Avoiding Overfit by Restricted Model Search in Tree-Based EEG Classification
Jan Klaschka
Dept. of Nonlinear Modelling, Inst. of Comp. Science, Academy of Sciences, Prague, Czech Republic

This work follows up previous studies [2, 3], accomplished in the framework of a broader project aimed at prevention of drivers' microsleeps and the traffic accidents resulting from them. In the papers cited, electroencephalography (EEG) frequency spectra of a group of experimental subjects (persons) were analyzed in order to find accurate enough classifiers discriminating somnolence (sleepiness) from other brain states. The classifiers considered were complex models whose building blocks were classification forests constructed by the Random Forests method (see [1]). Since the EEG signals are highly individual, it is necessary to tailor a separate classifier for each subject. Studies [2, 3] have shown, however, that a model (classification forest) based exclusively on the subject's own data may be improved, when combined (through a weighted average of votes for classes) with a model derived from the data of a well selected subset S of other subjects.

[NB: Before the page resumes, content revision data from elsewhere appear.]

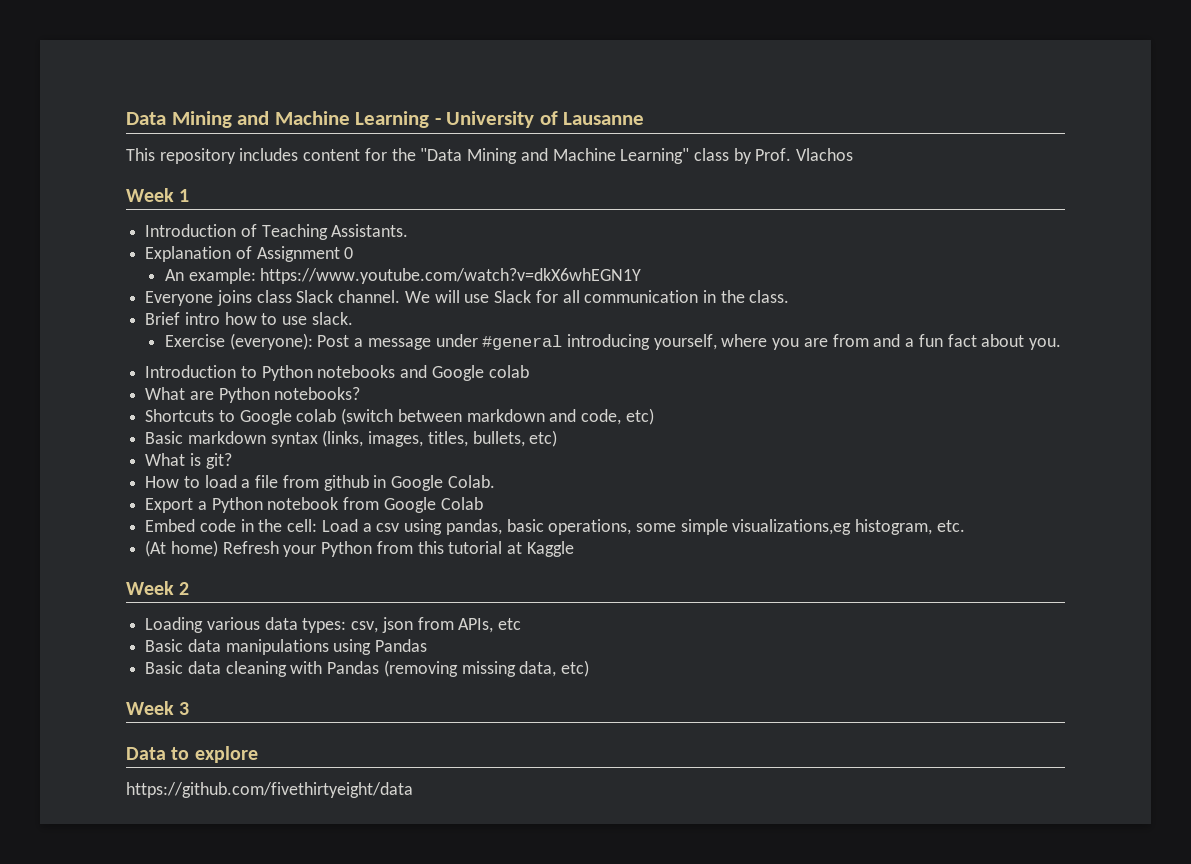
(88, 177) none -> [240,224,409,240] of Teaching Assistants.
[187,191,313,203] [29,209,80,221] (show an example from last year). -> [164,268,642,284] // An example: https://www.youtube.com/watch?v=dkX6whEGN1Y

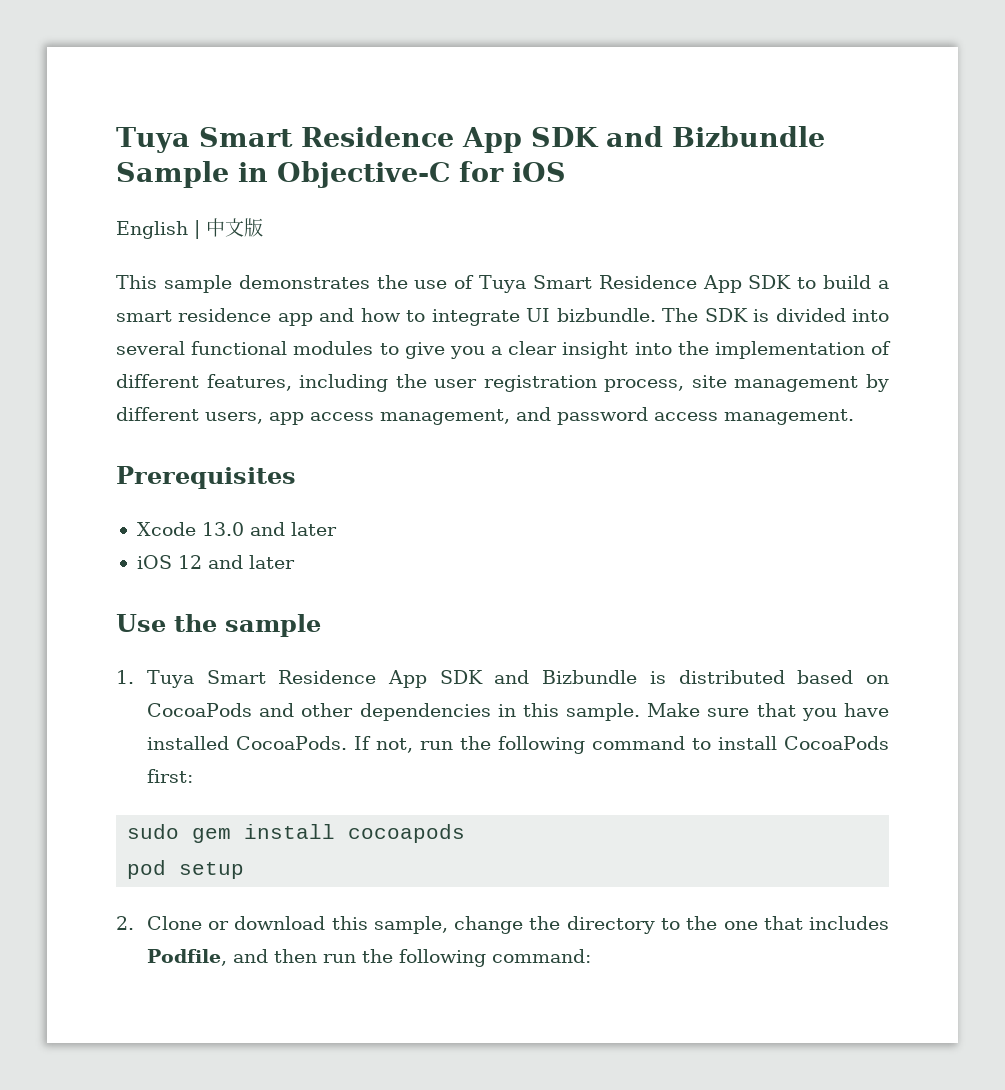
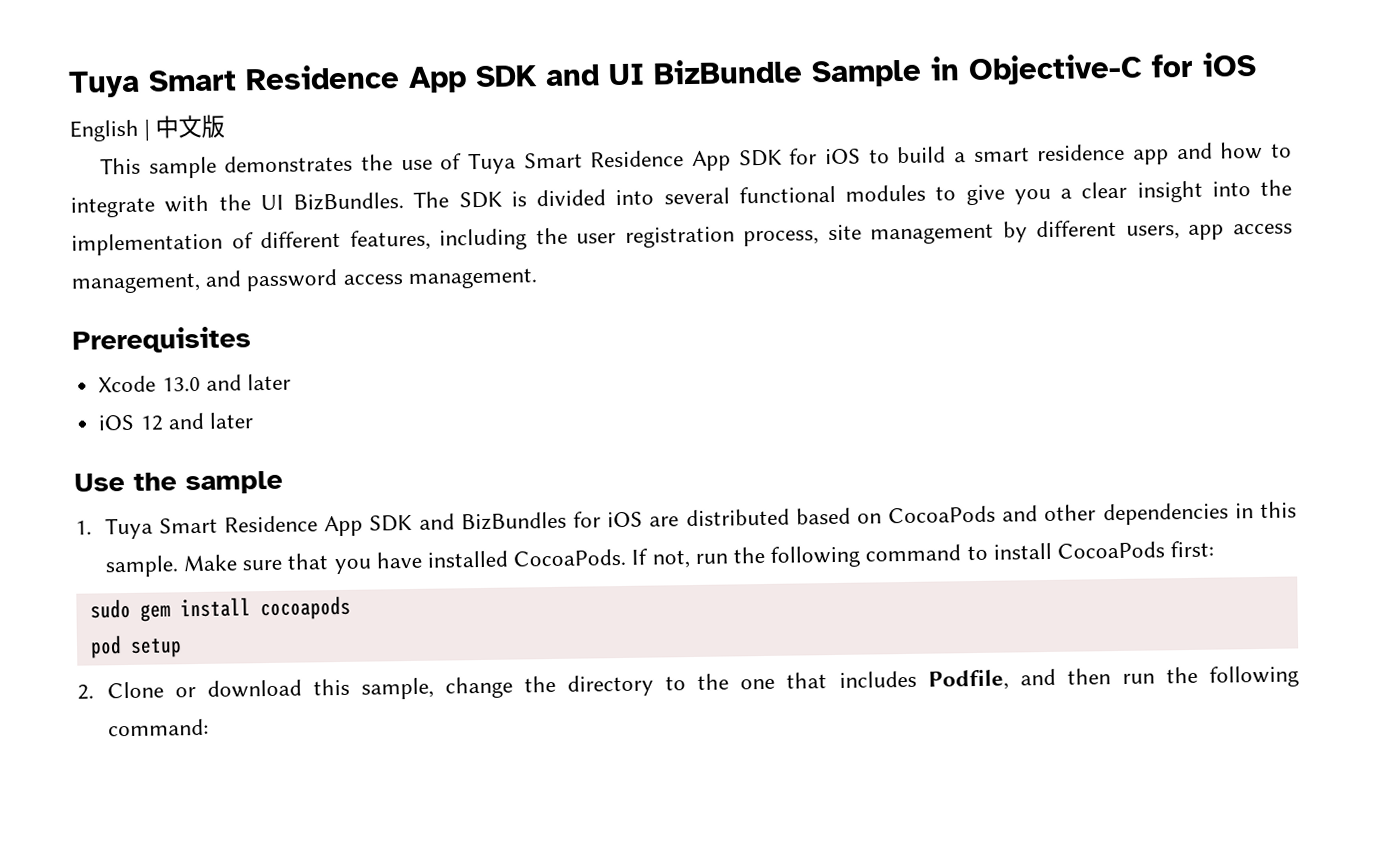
[116,126,825,153] Tuya Smart Residence App SDK and Bizbundle -> [68,58,803,98] Tuya Smart Residence App SDK and UI BizBundle
(792, 282) none -> [789,148,862,165] for iOS
[526,308,656,322] UI bizbundle. -> [164,192,404,213] with the UI BizBundles.
[542,670,666,684] Bizbundle is -> [460,511,680,531] BizBundles for iOS are

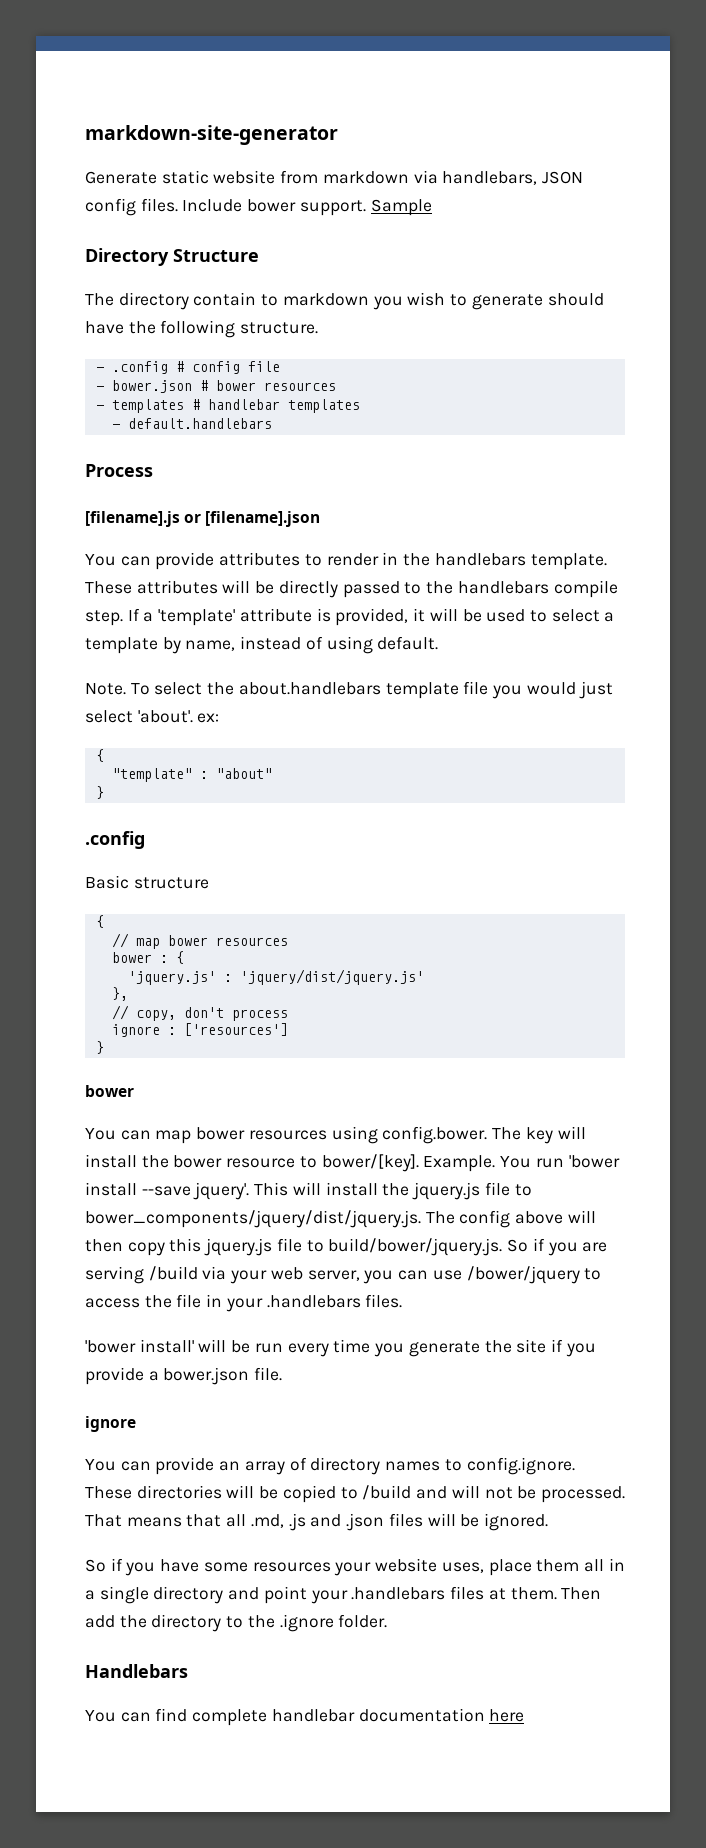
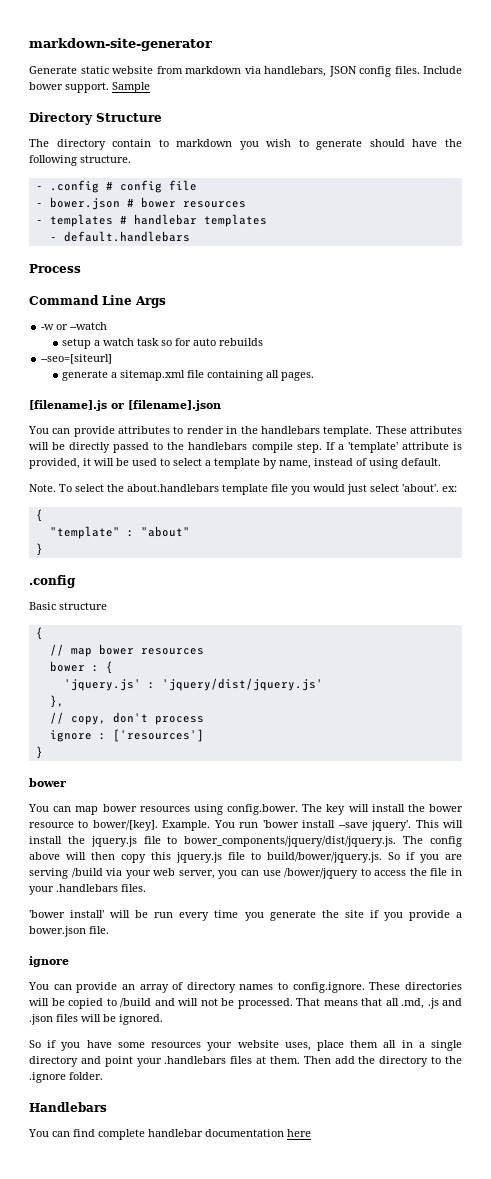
(153, 470) none -> [29,295,166,308] [41,322,108,330] [62,338,264,349] [41,354,113,364] [62,370,315,381] // Command Line Args // -w or --watch // setup a watch task so for auto rebuilds // --seo=[siteurl] // generate a sitemap.xml file containing all pages.

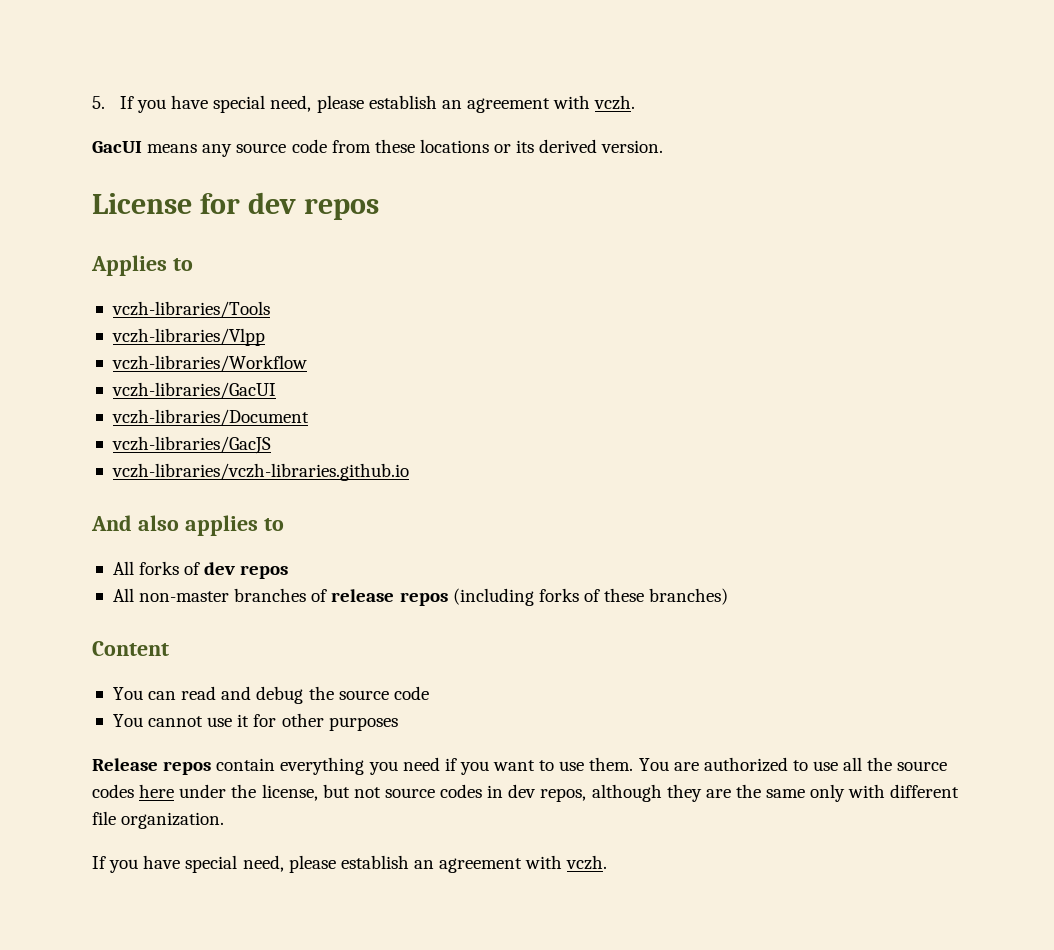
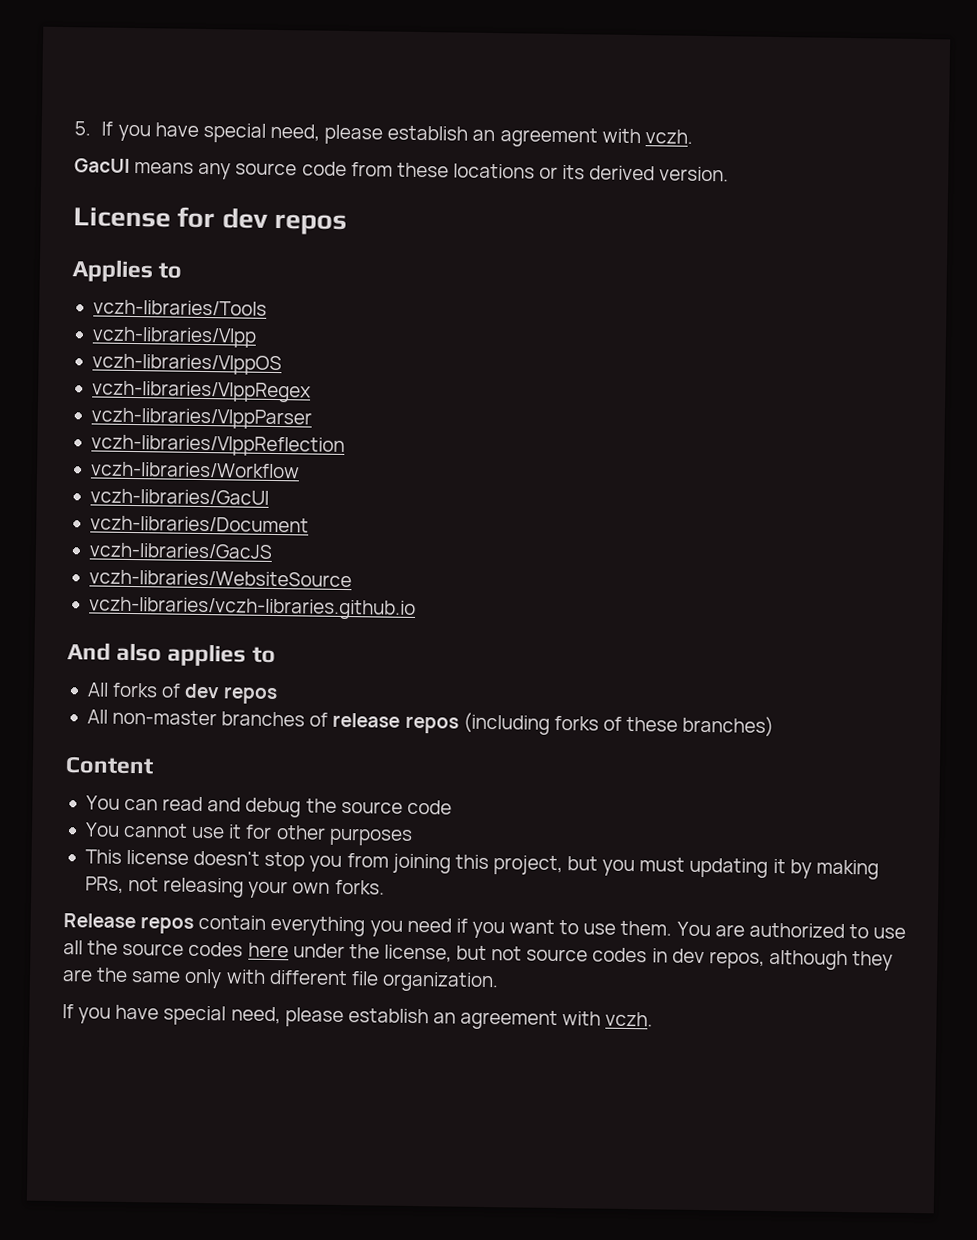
(265, 337) none -> [91,353,282,376] [91,380,311,403] [90,407,312,430] [90,434,345,457] // vczh-libraries/VlppOS // vczh-libraries/VlppRegex // vczh-libraries/VlppParser // vczh-libraries/VlppReflection
(271, 445) none -> [88,569,352,588] // vczh-libraries/WebsiteSource
(398, 724) none -> [84,849,879,880] [84,876,385,899] // This license doesn't stop you from joining this project, but you must updating it by making PRs, not releasing your own forks.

In [3], different strategies of the search for a proper set S were experimentally compared and a “winning” strategy chosen.

The starting point of the present study was a strange and undesirable behavior of the best models from [3], observed when the size of the forests (number of trees) was varied (originally, the default of 500 trees per forest was used): Some of the models deteriorated (i.e., the jackknife estimates of the true misclassification errors increased) with the growing forest size. Such phenomena often result from an overfit due to a too extensive model search, but the tendency to overfit is not, as a rule, a property of the components of the models, i.e. of the forests ([1]). That has given rise to the hypothesis that combining bigger forest is more prone to overfit than that of the smaller ones. If so, the model search should be the more restricted (i.e. the number of candidate models kept smaller), the bigger forests are combined. The hypothesis is supported by a computational experiment whose results will be reported: After applying restrictions to the size of set S (and to the values of some numerical parameters of the models, too), the trend of model deterioration with the growing forest size vanished or, at least, was considerably attenuated.

References:

[1] Breiman, L. (2001) Random Forests. Machine Learning 45, 5-32.

[2] Klaschka, J. (2007) Combining Individual and Global Tree-Based Models in EEG Classification. Bulletin of the International Statistical Institute 56th Session. Proceedings, 1-4, International Statistical Institute, Lisboa.

[3] Klaschka, J. (2008) Classification of Heterogeneous EEG Data by Combining Random Forests. In: Mizuta, M., Nakano, J. (eds.), Proceedings of IASC 2008, 888-896, Japanese Society of Computational Statistics, Tokyo, ISBN 978-4-9904445-1-8.

Keywords: model search; electroencephalography; classification trees and forests; random forests

Biography: Jan Klaschka, born 1954, is a researcher affiliated with the Institute of Computer Science, Academy of Sciences of the Czech republic, and a part-time lecturer in biostatistics at the First Faculty of Medicine, Charles University in Prague. His research interests include biomedical statistics, computational statistics, and classification trees and forests. He is a member of the International Association for Statistical Computing, and a past member of the Board of Directors of its European Regional Section (elected for the period 2004 – 2008).